_PROBLEM TO SOLVE_
Print each line from the start of the records below up through the line where "of human liver" is found, exactly as given.

-------------------------

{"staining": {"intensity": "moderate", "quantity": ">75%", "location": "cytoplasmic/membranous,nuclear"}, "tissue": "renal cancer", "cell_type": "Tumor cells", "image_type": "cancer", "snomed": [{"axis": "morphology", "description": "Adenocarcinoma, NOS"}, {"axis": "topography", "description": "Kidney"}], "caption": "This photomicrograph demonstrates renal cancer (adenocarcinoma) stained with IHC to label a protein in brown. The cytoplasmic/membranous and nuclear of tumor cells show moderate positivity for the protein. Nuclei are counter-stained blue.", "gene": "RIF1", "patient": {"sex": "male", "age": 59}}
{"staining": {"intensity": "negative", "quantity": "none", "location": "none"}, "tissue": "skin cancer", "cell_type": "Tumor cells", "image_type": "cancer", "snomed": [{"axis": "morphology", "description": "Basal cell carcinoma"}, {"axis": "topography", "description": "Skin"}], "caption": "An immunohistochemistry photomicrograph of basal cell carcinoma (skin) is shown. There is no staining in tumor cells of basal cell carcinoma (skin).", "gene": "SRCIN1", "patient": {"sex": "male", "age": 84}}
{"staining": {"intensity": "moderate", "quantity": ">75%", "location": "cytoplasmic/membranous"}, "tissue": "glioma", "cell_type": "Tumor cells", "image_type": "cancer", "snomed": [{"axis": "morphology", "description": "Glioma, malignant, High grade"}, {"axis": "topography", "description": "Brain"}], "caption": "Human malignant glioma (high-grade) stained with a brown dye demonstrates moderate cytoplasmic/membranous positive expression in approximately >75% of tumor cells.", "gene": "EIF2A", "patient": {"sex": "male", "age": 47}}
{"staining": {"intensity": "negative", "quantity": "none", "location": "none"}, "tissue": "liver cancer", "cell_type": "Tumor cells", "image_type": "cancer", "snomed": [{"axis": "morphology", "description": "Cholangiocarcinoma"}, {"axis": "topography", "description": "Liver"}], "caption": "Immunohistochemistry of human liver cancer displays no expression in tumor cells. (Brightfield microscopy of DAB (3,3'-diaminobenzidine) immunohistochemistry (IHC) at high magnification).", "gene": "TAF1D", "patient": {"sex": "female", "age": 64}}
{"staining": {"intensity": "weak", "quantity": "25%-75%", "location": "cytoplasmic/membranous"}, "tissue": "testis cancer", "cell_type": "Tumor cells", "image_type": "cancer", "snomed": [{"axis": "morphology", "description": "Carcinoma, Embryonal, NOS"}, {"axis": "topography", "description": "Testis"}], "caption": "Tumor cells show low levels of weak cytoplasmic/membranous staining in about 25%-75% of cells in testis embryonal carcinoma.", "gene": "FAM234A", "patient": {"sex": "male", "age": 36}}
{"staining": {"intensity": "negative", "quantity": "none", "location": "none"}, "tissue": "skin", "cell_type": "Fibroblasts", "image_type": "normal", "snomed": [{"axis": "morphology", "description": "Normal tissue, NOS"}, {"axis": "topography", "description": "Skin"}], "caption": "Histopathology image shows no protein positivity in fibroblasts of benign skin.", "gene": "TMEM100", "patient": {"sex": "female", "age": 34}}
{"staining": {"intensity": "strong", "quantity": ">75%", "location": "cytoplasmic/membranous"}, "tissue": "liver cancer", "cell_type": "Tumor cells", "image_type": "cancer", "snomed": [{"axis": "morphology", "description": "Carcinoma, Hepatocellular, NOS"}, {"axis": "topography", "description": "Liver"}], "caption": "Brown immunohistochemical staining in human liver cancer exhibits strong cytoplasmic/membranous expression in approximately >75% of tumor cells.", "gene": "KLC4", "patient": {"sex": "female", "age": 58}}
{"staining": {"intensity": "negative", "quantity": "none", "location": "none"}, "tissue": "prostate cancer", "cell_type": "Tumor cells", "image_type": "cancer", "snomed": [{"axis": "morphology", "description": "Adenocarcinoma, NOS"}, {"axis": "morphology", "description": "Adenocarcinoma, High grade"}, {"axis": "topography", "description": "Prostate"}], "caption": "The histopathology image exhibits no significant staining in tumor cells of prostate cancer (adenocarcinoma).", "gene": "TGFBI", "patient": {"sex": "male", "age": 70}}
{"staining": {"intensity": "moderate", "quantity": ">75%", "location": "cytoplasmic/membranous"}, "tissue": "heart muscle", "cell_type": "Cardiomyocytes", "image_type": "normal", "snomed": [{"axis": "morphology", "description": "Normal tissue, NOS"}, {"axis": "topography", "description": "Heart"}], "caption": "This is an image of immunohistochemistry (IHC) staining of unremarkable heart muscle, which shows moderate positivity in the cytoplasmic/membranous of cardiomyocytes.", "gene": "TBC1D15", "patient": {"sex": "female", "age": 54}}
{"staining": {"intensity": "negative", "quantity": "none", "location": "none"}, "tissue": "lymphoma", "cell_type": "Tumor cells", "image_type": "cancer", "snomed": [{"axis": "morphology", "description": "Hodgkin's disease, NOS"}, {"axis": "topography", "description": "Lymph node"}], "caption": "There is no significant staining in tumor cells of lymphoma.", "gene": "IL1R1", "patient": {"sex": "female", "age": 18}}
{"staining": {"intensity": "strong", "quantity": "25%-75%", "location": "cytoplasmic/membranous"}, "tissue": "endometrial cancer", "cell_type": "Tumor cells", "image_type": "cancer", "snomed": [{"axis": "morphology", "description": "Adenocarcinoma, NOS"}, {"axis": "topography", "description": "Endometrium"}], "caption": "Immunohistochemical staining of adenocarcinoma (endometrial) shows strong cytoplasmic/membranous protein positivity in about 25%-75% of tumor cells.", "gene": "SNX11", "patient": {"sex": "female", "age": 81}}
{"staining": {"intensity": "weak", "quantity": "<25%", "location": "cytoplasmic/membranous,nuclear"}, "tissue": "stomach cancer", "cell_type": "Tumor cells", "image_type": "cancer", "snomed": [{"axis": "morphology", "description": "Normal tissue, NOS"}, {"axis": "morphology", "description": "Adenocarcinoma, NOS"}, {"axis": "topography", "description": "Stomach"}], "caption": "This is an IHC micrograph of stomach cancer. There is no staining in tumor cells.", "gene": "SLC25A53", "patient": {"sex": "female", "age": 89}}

-------------------------

_OUTPUT OF THE EXERCISE_
{"staining": {"intensity": "moderate", "quantity": ">75%", "location": "cytoplasmic/membranous,nuclear"}, "tissue": "renal cancer", "cell_type": "Tumor cells", "image_type": "cancer", "snomed": [{"axis": "morphology", "description": "Adenocarcinoma, NOS"}, {"axis": "topography", "description": "Kidney"}], "caption": "This photomicrograph demonstrates renal cancer (adenocarcinoma) stained with IHC to label a protein in brown. The cytoplasmic/membranous and nuclear of tumor cells show moderate positivity for the protein. Nuclei are counter-stained blue.", "gene": "RIF1", "patient": {"sex": "male", "age": 59}}
{"staining": {"intensity": "negative", "quantity": "none", "location": "none"}, "tissue": "skin cancer", "cell_type": "Tumor cells", "image_type": "cancer", "snomed": [{"axis": "morphology", "description": "Basal cell carcinoma"}, {"axis": "topography", "description": "Skin"}], "caption": "An immunohistochemistry photomicrograph of basal cell carcinoma (skin) is shown. There is no staining in tumor cells of basal cell carcinoma (skin).", "gene": "SRCIN1", "patient": {"sex": "male", "age": 84}}
{"staining": {"intensity": "moderate", "quantity": ">75%", "location": "cytoplasmic/membranous"}, "tissue": "glioma", "cell_type": "Tumor cells", "image_type": "cancer", "snomed": [{"axis": "morphology", "description": "Glioma, malignant, High grade"}, {"axis": "topography", "description": "Brain"}], "caption": "Human malignant glioma (high-grade) stained with a brown dye demonstrates moderate cytoplasmic/membranous positive expression in approximately >75% of tumor cells.", "gene": "EIF2A", "patient": {"sex": "male", "age": 47}}
{"staining": {"intensity": "negative", "quantity": "none", "location": "none"}, "tissue": "liver cancer", "cell_type": "Tumor cells", "image_type": "cancer", "snomed": [{"axis": "morphology", "description": "Cholangiocarcinoma"}, {"axis": "topography", "description": "Liver"}], "caption": "Immunohistochemistry of human liver cancer displays no expression in tumor cells. (Brightfield microscopy of DAB (3,3'-diaminobenzidine) immunohistochemistry (IHC) at high magnification).", "gene": "TAF1D", "patient": {"sex": "female", "age": 64}}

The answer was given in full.